TASK REQUIREMENTS:
Starting at the line containing "ТОЙОТА SEQUOIA" and ending at the line containing "ТОЙОТА YARIS", write out only those lines again with every "SUPRA" changed to "CELICA". Keep everything else the same.

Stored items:
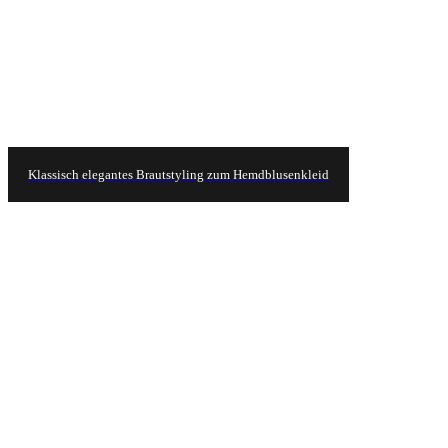
Klassisch elegantes Brautstyling zum Hemdblusenkleid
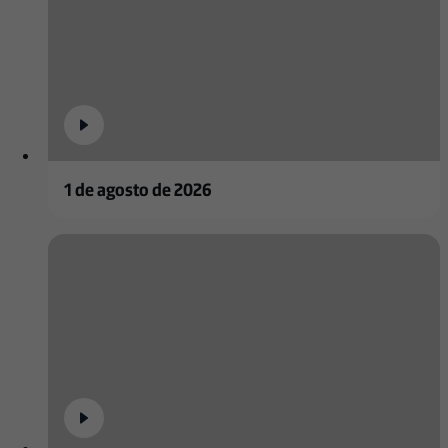
1 de agosto de 2026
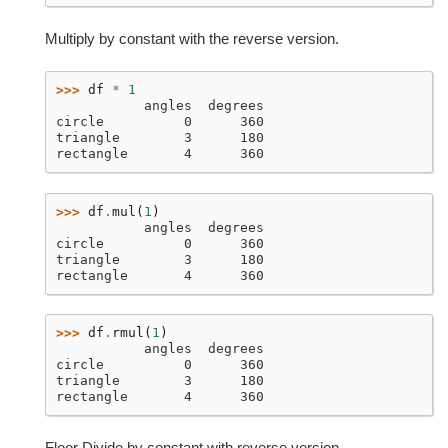
Multiply by constant with the reverse version.
>>> 
df
*
1
           angles  degrees
circle          0      360
triangle        3      180
rectangle       4      360
>>> 
df
.
mul
(
1
)
           angles  degrees
circle          0      360
triangle        3      180
rectangle       4      360
>>> 
df
.
rmul
(
1
)
           angles  degrees
circle          0      360
triangle        3      180
rectangle       4      360
Floor Divide by constant with reverse version.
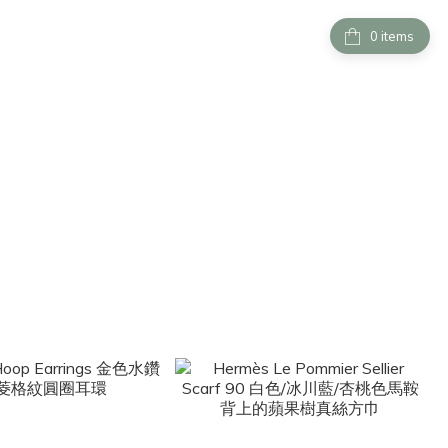
items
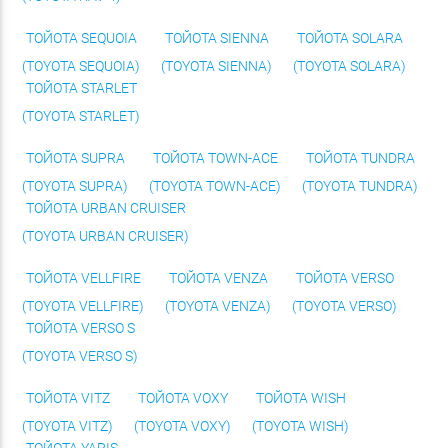
ТОЙОТА SEQUOIA
ТОЙОТА SIENNA
ТОЙОТА SOLARA
(TOYOTA SEQUOIA)
(TOYOTA SIENNA)
(TOYOTA SOLARA)
ТОЙОТА STARLET
(TOYOTA STARLET)
ТОЙОТА SUPRA
ТОЙОТА TOWN-ACE
ТОЙОТА TUNDRA
(TOYOTA SUPRA)
(TOYOTA TOWN-ACE)
(TOYOTA TUNDRA)
ТОЙОТА URBAN CRUISER
(TOYOTA URBAN CRUISER)
ТОЙОТА VELLFIRE
ТОЙОТА VENZA
ТОЙОТА VERSO
(TOYOTA VELLFIRE)
(TOYOTA VENZA)
(TOYOTA VERSO)
ТОЙОТА VERSO S
(TOYOTA VERSO S)
ТОЙОТА VITZ
ТОЙОТА VOXY
ТОЙОТА WISH
(TOYOTA VITZ)
(TOYOTA VOXY)
(TOYOTA WISH)
ТОЙОТА YARIS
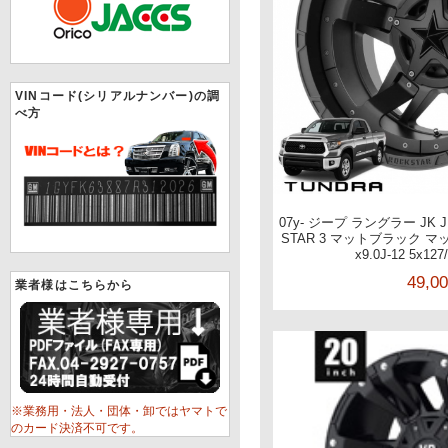
VINコード(シリアルナンバー)の調
べ方
07y- ジープ ラングラー JK J
STAR 3 マットブラック 
x9.0J-12 5x12
49,0
業者様はこちらから
※業務用・法人・団体・卸ではヤマトで
のカード決済不可です。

WRITTEN REPLY:
ТОЙОТА SEQUOIA
ТОЙОТА SIENNA
ТОЙОТА SOLARA
(TOYOTA SEQUOIA)
(TOYOTA SIENNA)
(TOYOTA SOLARA)
ТОЙОТА STARLET
(TOYOTA STARLET)
ТОЙОТА CELICA
ТОЙОТА TOWN-ACE
ТОЙОТА TUNDRA
(TOYOTA CELICA)
(TOYOTA TOWN-ACE)
(TOYOTA TUNDRA)
ТОЙОТА URBAN CRUISER
(TOYOTA URBAN CRUISER)
ТОЙОТА VELLFIRE
ТОЙОТА VENZA
ТОЙОТА VERSO
(TOYOTA VELLFIRE)
(TOYOTA VENZA)
(TOYOTA VERSO)
ТОЙОТА VERSO S
(TOYOTA VERSO S)
ТОЙОТА VITZ
ТОЙОТА VOXY
ТОЙОТА WISH
(TOYOTA VITZ)
(TOYOTA VOXY)
(TOYOTA WISH)
ТОЙОТА YARIS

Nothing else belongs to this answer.